GPCR’ler üzerinde etkili olan ilaçlar, belirli bir hedef yol yerine birden fazla sinyal yolunu aktive ederse olumsuz yan etkiler ortaya çıkar. Bu nedenle ilaç geliştirme, hücreler içindeki belirli moleküler sinyal yollarını aktive etmeye odaklanır. GPCR’yi hücre dışından ziyade hücre içinden aktive etmek, özgüllük elde etmenin bir yolu olabilir. Ancak şimdiye kadar, GPCR’lerin hücre dışı tarafından başlatılmadan sadece hücre içi tarafının doğrudan etkinleştirildiğine dair bir kanıt yoktu.
Tokyo Üniversitesinde profesör olan Osamu Nureki ve laboratuvarının başını çektiği bir araştırma ekibi, insan paratiroid hormon tip 1 reseptörü (PTH1R) adı verilen kemik metabolizmasıyla ilgili bir GPCR’nin, hücre dışı taraftan sinyal iletimi olmadan yeni bir reseptör aktivasyon modunu keşfetti.
Doktora öğrencisi ve çalışmanın yazarlarından Kazuhiro Kobayashi, “Moleküler mekanizmayı anlamak, en uygun ilaçları tasarlamamızı sağlayacak.” diyor. Böyle bir ilaç “osteoporoz için umut verici bir tedavi” sunuyor.

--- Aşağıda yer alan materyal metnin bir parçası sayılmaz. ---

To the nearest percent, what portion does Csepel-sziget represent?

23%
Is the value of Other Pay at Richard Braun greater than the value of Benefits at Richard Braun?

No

Kobayashi, üniversite yıllarından beri hayvan modellerinde kemik oluşumu üzerine araştırmalar yapıyor. “Osteoporoz için PTH1R’yi hedef alan tedaviler katı dozaj gerektiriyor, idari kısıtlamaları var ve henüz daha iyi alternatifler yok.” diyor. Bu durum, ekiplerini paratiroid hormon reseptörünü hedef alan daha iyi ilaç tasarım stratejileri aramaya yöneltti.
Yapı aracılığıyla işlevi anlamak için kriyo-elektron mikroskobu kullandılar ve bir mesaj molekülüne bağlı PTH1R ve G proteininin 3D yapısını ortaya çıkardılar. Ekip, reseptörün hücre içi bölgesine bağlanan ve doğrudan G proteini alt birimleriyle etkileşime giren PCO371 adlı peptit olmayan bir mesaj molekülü sentezledi. Başka bir deyişle, PCO371 hücreye girdikten sonra reseptörü aktive ediyor.
PCO371 bağlı PTH1R yapısı, PTH1R’nin hücre içi tarafını doğrudan ve istikrarlı bir şekilde modüle edebilir. PCO371 ß-arrestini değil sadece G proteinini aktive ettiği için yan etkilere neden olmaz. Bağlanma ve reseptör aktivasyon modunun bu özgüllüğü, onu şu anda oral idari ilaç ligandlarından yoksun olan PTH1R gibi B1 sınıfı GPCR’ler için potansiyel küçük molekül bazlı ilaçlar için uygun bir aday haline getirmektedir. Bu tür ilaçlar, spesifik moleküler yolaklar üzerinde etkili oldukları için hastalar üzerindeki yan etkileri ve yükleri azaltacaktır.
Bu çalışmadan elde edilen bulgular “obezite, ağrı, osteoporoz ve nörolojik bozukluklar gibi rahatsızlıklar için yeni ilaçlar geliştirilmesine” yardımcı olacaktır.
Çalışma Nature dergisinde yayımlanmıştır.